Lost in translation: contractor bribe scandal can't get languages straight



    The $27 billion Halliburton bribery scandal is trapped in a language game involving France and Switzerland on the one hand, and Nigeria on the other, leading to a delay in the Nigerian investigation which commenced in April this year.

    The panel investigating the bribe allegation was asked to complete its task in August. However, on September 10, in Abuja, Nigeria’s Attorney General, Michael Aondoakaa, said that he had written to the two countries seeking their assistance in identifying the Nigerians who benefitted from the bribe but both countries requested that the demand be written in French language.

    One month after the request, the government is yet to translate the documents, and send a fresh demand.

    “The request was made to Switzerland and France. The request was written in English and they returned it saying: ‘translate into French’. We are in the process of doing that,” said Taye Akinyemi, the spokesperson for the Justice mister.

    Mr. Akinyemi, in an interview on Thursday, October 9, 2009, could not say how soon the translation process would be wrapped up.

    Why Switzerland and France?

    The government requested the assistance of France because Technip, the first of the companies involved in the TSKJ consortium that paid the bribe, is a French registered company.
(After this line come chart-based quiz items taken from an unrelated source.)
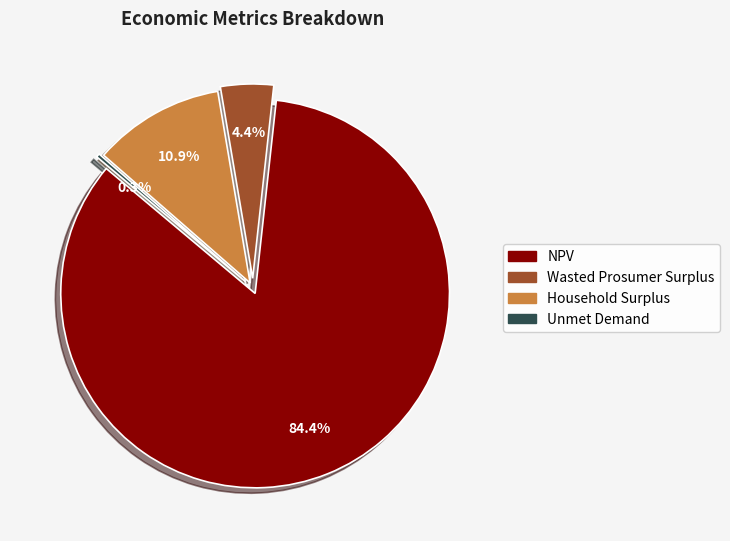

Does Unmet Demand account for over 50% of the chart?

No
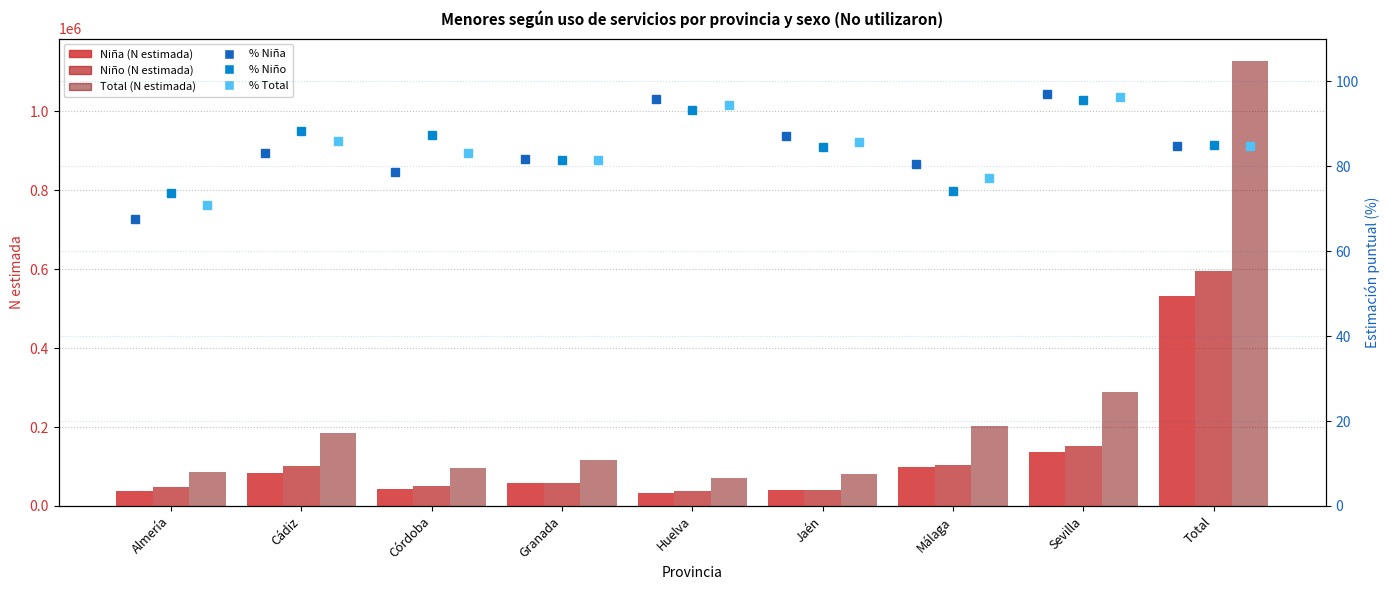

What is the difference between the % Total values at Sevilla and Cádiz?

10.4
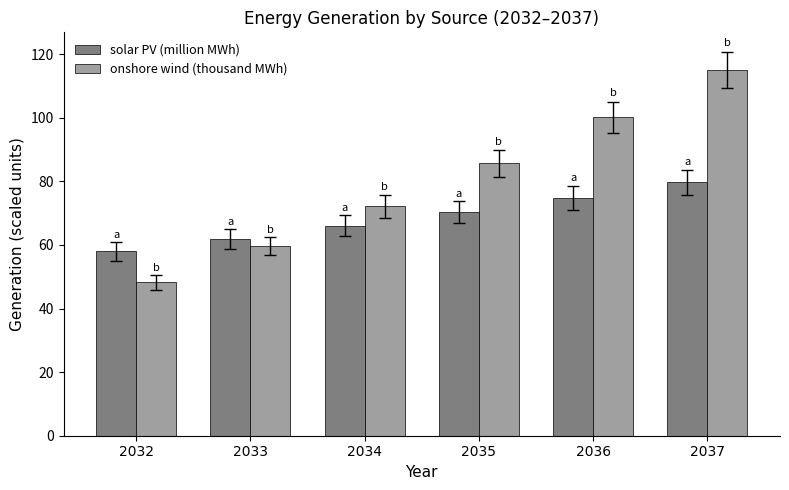

Reading right to left, transcribe all the data shown in this chart.

solar PV (million MWh): 2037=79.7	2036=74.9	2035=70.4	2034=66.1	2033=62.0	2032=58.0
onshore wind (thousand MWh): 2037=115.1	2036=100.1	2035=85.7	2034=72.2	2033=59.7	2032=48.2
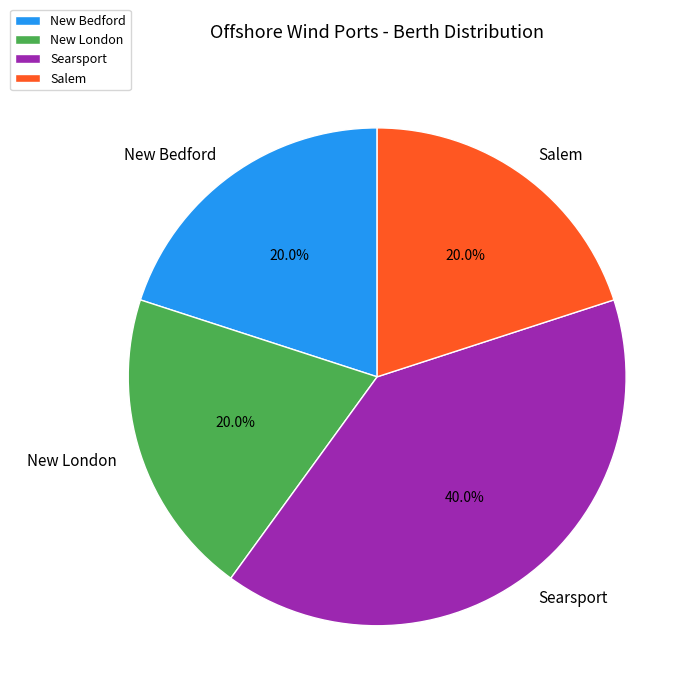

Between Salem and Searsport, which is larger?

Searsport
The company has also been investigated by French security agencies for the scandal.

    The Swiss government’s assistance is being sought because of preliminary investigations which showed that some of the money including those allegedly meant for late President Sani Abacha, was deposited in Swiss banks.


    NEXT on Sunday, in its edition of May 3, 2009 detailed how three successive Nigerian leaders: the late Sani Abacha, Abdulsalam Abubakar, and Olusegun Obasanjo; former petroleum ministers; top officials of the Nigerian National Petroleum Commission (NNPC) including its former Group Managing Director, Gaius Obaseki; and the Peoples Democratic Party, had benefitted from the 180million dollar bribe.

    The bribes which were paid over a period of ten years (1994-2004) were used to secure liquefied natural gas contracts worth $6billion by the consortium.

    TSKJ, which was formed solely for the purpose of the contract, is made up of four companies. They are Technip, a French company which operates in Nigeria as Technip Offshore Nigeria Limited; Snamprogetti, an Italian company which is a subsidiary of the French oil giant ENI; Kellogg Brown and Roots which was then a subsidiary of Halliburton of the USA but is now an independent company called KBR and JGC corporation, a Japanese company.

    Halliburton and KBR paid $579miilion to US agencies for the bribe payments made to Nigerian officials. Both companies have been investigated while the other companies involved are also being tried or investigated in their countries.

    Jeffery Tesler, the British lawyer through whom the bribes were paid, is also in police custody in the United Kingdom for the bribes.

    No hope in sight

    Based on public pressure, the government on April 21 inaugurated a five-member committee headed by the Inspector General of Police, Mike Okiro, to probe the bribery scam.

    The panel which is now being headed by the new Inspector General of Police, Ogbonnaya Onovo, also has, as members, the chairperson of the Economic and Financial Crimes Commission; the head of the Nigerian Intelligence Agency; the National Security Adviser, and the head of the State Security Service.

    Although last week the probe panel announced that it had secured French and Swiss visas for its members, it still has not got the translated documents needed to make any trip to those countries relevant. Nigerians will have to wait longer if they are ever to know which of their officials shared the funds from the Halliburton bribe.